Não sabemos se isso foi um milagre, a ciência ou o quê. Todos os 13 Javalis Selvagens estão fora da caverna.” Com essa mensagem, publicada na página do Facebook dos navy seals tailandeses, o capítulo mais tenso da história do jovem time de futebol que ficou preso durante 18 dias em um complexo de cavernas no norte do país acabou com um final feliz. A luta de uma equipe de 90 mergulhadores, 50 deles de fora da Tailândia, ofuscou até as partidas da Copa do Mundo e deixou uma lição de solidariedade e união em prol de uma causa humanitária.

Divulgação

Vendo a imagem mais recente dos meninos, sentados em leitos de hospital e usando máscaras, é possível até esquecer das dificuldades envolvidas no resgate. Foram três dias de trabalho, em que mergulhadores precisaram, muitas vezes, remover seus tanques de oxigênio e levá-los nas mãos. Os túneis eram tão estreitos que os cilindros não podiam ficar nas costas. Um mergulhador tailandês, Saman Gunan, de 38 anos, morreu enquanto transportava tanques para outra parte da caverna. Aposentado da marinha, ele retornou para ajudar as equipes de resgate como voluntário. Foi uma atitude que vários tailandeses — e diversos estrangeiros — também tiveram. Pessoas do país inteiro largaram seus afazeres para aderir ao esforço coletivo. Quem não estava diretamente envolvido na operação dentro da caverna encontrou tarefas, como servir comida para todos que acampavam por ali.

Ye Aung Thu

Personalidades ofereceram ajuda. O inventor Elon Musk, dono da empresa de tecnologia Tesla, enviou engenheiros ao local e deixou uma espécie de cápsula submarina com as equipes. A engenhoca não serviu para nada e sua atitude levantou suspeitas de que ele só queria receber uma parte dos holofotes ­— uma crítica não tão justa, já que ele é reconhecido por suas iniciativas altruístas. Os garotos receberam até um convite da Fifa para assistir à final da Copa da Rússia. Não poderão participar da festa. Por enquanto, precisam cuidados especiais e ficarão no hospital.

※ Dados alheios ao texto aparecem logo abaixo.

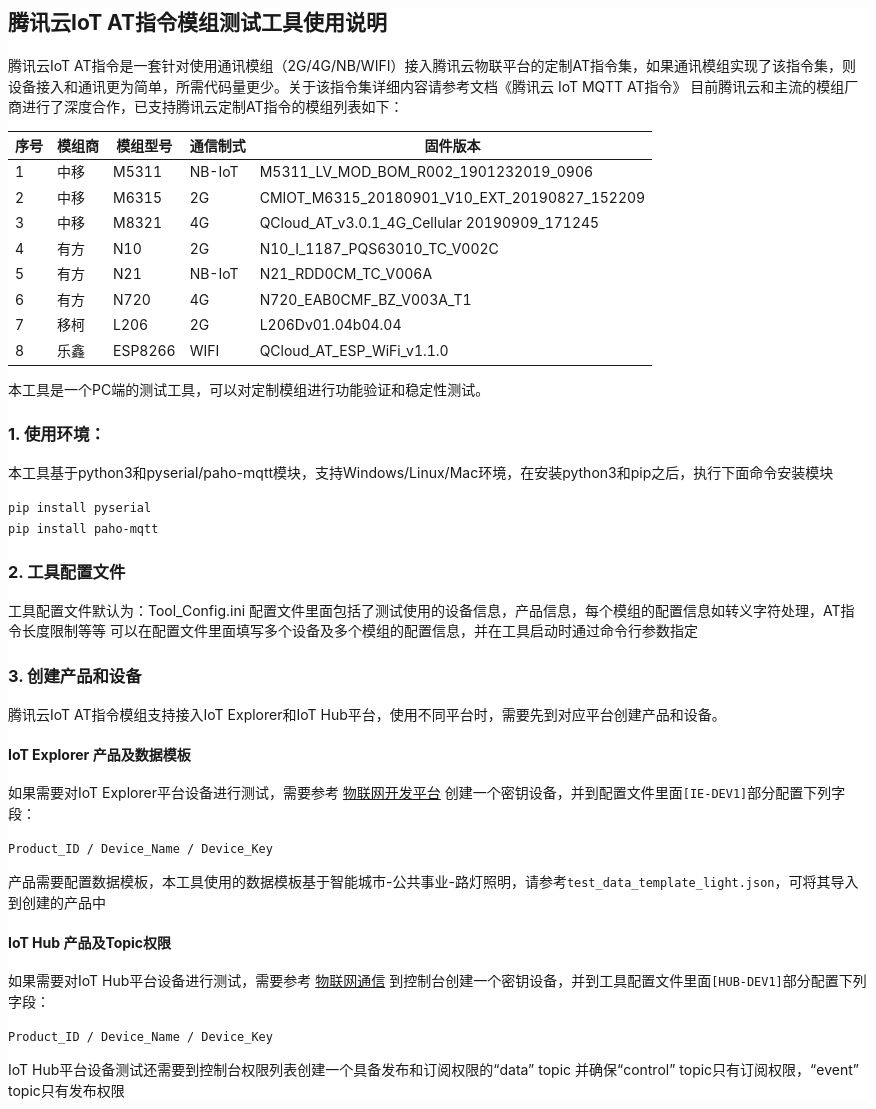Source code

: ## 腾讯云IoT AT指令模组测试工具使用说明
腾讯云IoT AT指令是一套针对使用通讯模组（2G/4G/NB/WIFI）接入腾讯云物联平台的定制AT指令集，如果通讯模组实现了该指令集，则设备接入和通讯更为简单，所需代码量更少。关于该指令集详细内容请参考文档《腾讯云
IoT MQTT AT指令》
目前腾讯云和主流的模组厂商进行了深度合作，已支持腾讯云定制AT指令的模组列表如下：

| 序号  | 模组商     |   模组型号       |  通信制式      |   固件版本      |
| -------| ------------| -------------------|------------------|----------------|
| 1      | 中移        |   M5311          |      NB-IoT    |  M5311_LV_MOD_BOM_R002_1901232019_0906   |
| 2      | 中移        |   M6315         |          2G    |   CMIOT_M6315_20180901_V10_EXT_20190827_152209     |
| 3     | 中移         |   M8321          |         4G     |   QCloud_AT_v3.0.1_4G_Cellular 20190909_171245     |
| 4      | 有方               | N10              |     2G         |     N10_I_1187_PQS63010_TC_V002C   |
| 5      | 有方               | N21                |    NB-IoT      |     N21_RDD0CM_TC_V006A   |
| 6      | 有方               | N720            |    4G         |    N720_EAB0CMF_BZ_V003A_T1    |
| 7      | 移柯               | L206            |    2G         | L206Dv01.04b04.04 |
| 8      | 乐鑫               | ESP8266            |    WIFI         |   QCloud_AT_ESP_WiFi_v1.1.0     |

本工具是一个PC端的测试工具，可以对定制模组进行功能验证和稳定性测试。

### 1. 使用环境：
本工具基于python3和pyserial/paho-mqtt模块，支持Windows/Linux/Mac环境，在安装python3和pip之后，执行下面命令安装模块
```
pip install pyserial
pip install paho-mqtt
```

### 2. 工具配置文件
工具配置文件默认为：Tool_Config.ini
配置文件里面包括了测试使用的设备信息，产品信息，每个模组的配置信息如转义字符处理，AT指令长度限制等等
可以在配置文件里面填写多个设备及多个模组的配置信息，并在工具启动时通过命令行参数指定

### 3. 创建产品和设备
腾讯云IoT AT指令模组支持接入IoT Explorer和IoT Hub平台，使用不同平台时，需要先到对应平台创建产品和设备。

#### IoT Explorer 产品及数据模板
如果需要对IoT Explorer平台设备进行测试，需要参考 [物联网开发平台](https://cloud.tencent.com/document/product/1081/34744) 创建一个密钥设备，并到配置文件里面`[IE-DEV1]`部分配置下列字段：
```
Product_ID / Device_Name / Device_Key
```
产品需要配置数据模板，本工具使用的数据模板基于智能城市-公共事业-路灯照明，请参考`test_data_template_light.json`，可将其导入到创建的产品中

#### IoT Hub 产品及Topic权限
如果需要对IoT Hub平台设备进行测试，需要参考 [物联网通信](https://cloud.tencent.com/document/product/634/38258) 到控制台创建一个密钥设备，并到工具配置文件里面`[HUB-DEV1]`部分配置下列字段：
```
Product_ID / Device_Name / Device_Key
```
IoT Hub平台设备测试还需要到控制台权限列表创建一个具备发布和订阅权限的“data” topic
并确保“control” topic只有订阅权限，“event” topic只有发布权限
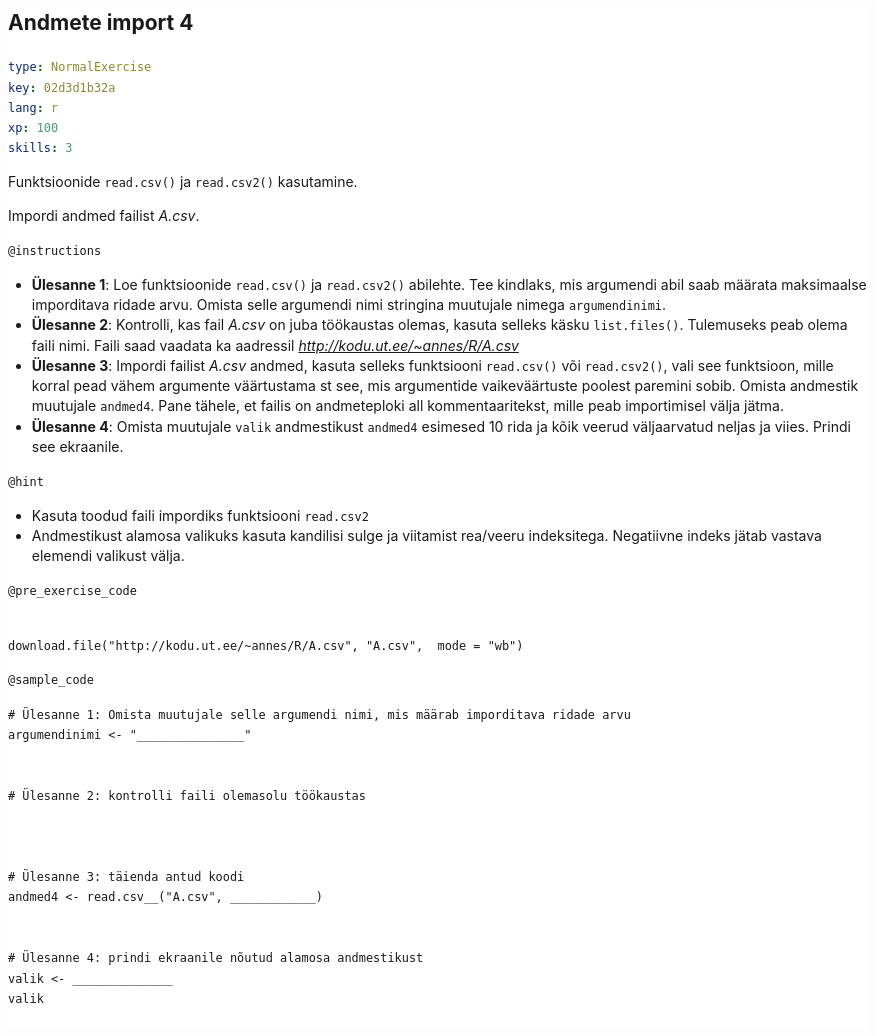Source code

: 
## Andmete import 4

```yaml
type: NormalExercise
key: 02d3d1b32a
lang: r
xp: 100
skills: 3
```

Funktsioonide `read.csv()` ja `read.csv2()` kasutamine.


Impordi andmed failist *A.csv*.

`@instructions`
- **Ülesanne 1**: Loe funktsioonide `read.csv()` ja `read.csv2()` abilehte. Tee kindlaks, mis argumendi abil saab määrata maksimaalse imporditava ridade arvu. Omista selle argumendi nimi stringina muutujale nimega `argumendinimi`.
- **Ülesanne 2**: Kontrolli, kas fail *A.csv*  on juba töökaustas olemas, kasuta selleks käsku `list.files()`. Tulemuseks peab olema faili nimi. Faili saad vaadata ka aadressil *http://kodu.ut.ee/~annes/R/A.csv*  
- **Ülesanne 3**: Impordi failist *A.csv* andmed, kasuta selleks funktsiooni `read.csv()` või `read.csv2()`, vali see funktsioon, mille korral pead vähem argumente väärtustama st see, mis argumentide vaikeväärtuste poolest paremini sobib.  Omista andmestik muutujale `andmed4`.  Pane tähele, et failis on andmeteploki all kommentaaritekst, mille peab importimisel välja jätma.
- **Ülesanne 4**: Omista muutujale `valik` andmestikust `andmed4` esimesed 10 rida ja kõik veerud väljaarvatud neljas ja viies. Prindi see ekraanile.

`@hint`
- Kasuta toodud faili impordiks funktsiooni `read.csv2`
- Andmestikust alamosa valikuks kasuta kandilisi sulge ja viitamist rea/veeru indeksitega. Negatiivne indeks jätab vastava elemendi valikust välja.

`@pre_exercise_code`
```{r}

download.file("http://kodu.ut.ee/~annes/R/A.csv", "A.csv",  mode = "wb")

```

`@sample_code`
```{r}
# Ülesanne 1: Omista muutujale selle argumendi nimi, mis määrab imporditava ridade arvu
argumendinimi <- "_______________"


# Ülesanne 2: kontrolli faili olemasolu töökaustas
 


# Ülesanne 3: täienda antud koodi
andmed4 <- read.csv__("A.csv", ____________)


# Ülesanne 4: prindi ekraanile nõutud alamosa andmestikust
valik <- ______________
valik


```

Eles estão todos juntos em uma mesma ala e só podem ver os familiares através de um vidro, já que há risco de transmissão de doenças. Dois deles mostraram sinais de pneumonia. Todos foram vacinados contra enfermidades como leptospirose. Alguns ainda usam óculos escuros enquanto não se acostumam com a iluminação natural. A comida tailandesa, conhecida pelos temperos e pela picância, ainda está vetada. Os garotos têm se alimentado com mingau, pão e um pouco de chocolate. Há ainda uma preocupação com o estresse pós-traumático. Por isso, eles estão recebendo assistência psiquiátrica. Além da ajuda profissional, outro fator que pode dar força aos sobreviventes é a quantidade de convites e oportunidades que eles já receberam.

Futuro nos gramados

O Chiangrai United, clube da região que disputa a primeira divisão do campeonato tailandês, vai pagar os estudos dos 12 meninos, além de oferecer a oportunidade para que eles participem das categorias de base. Segundo o técnico da equipe, o brasileiro Alexandre Gama, há quatro anos na Tailândia, o dono do clube pretende ajudar até que os garotos cheguem à faculdade. “O clube vai dar suporte total e trazê-los para perto”, disse, em entrevistas a emissoras de rádios.

Além de convites para visitar times internacionais, os 12 meninos e o técnico poderão treinar em um dos principais clubes da Tailândia

Grandes times do mundo já convidaram os 12 meninos para conhecer de perto alguns dos maiores ídolos do esporte. Barcelona e Manchester United foram os primeiros, mas espera-se que outros façam o mesmo. Paul Pogba, jogador da seleção francesa, dedicou a vitória sobre a Bélgica aos “heróis do dia”, como se referiu aos tailandeses em seu Twitter. Os jogadores ingleses Kyle Walker e Jack Butland também disseram que vão enviar uniformes para todos. Até Ekapol Chanthawong, o treinador resgatado com os garotos, receberá uma oportunidade no Chiangrai United. Após abandonar o monastério para se dedicar aos treinos de futebol, usou sua experiência como monge para jejuar, oferecendo toda sua comida aos meninos, e os ensinou a meditar. Na carta que enviou enquanto ainda estava dentro da caverna, escreveu “Eu prometo cuidar das crianças da melhor maneira possível. Agradeço a todos pelo apoio, e quero me desculpar.” Muito criticado pela imprensa estrangeira por ter levado os garotos à caverna, ele é visto como espécie de salvador pelo povo tailandês. A população acha que sem ele o destino dos 12 garotos poderia ter sido muito diferente. Em uma das charges mais compartilhadas nas redes sociais da Tailândia, ele aparece em pose de meditação, segurando 12 filhotes de javalis.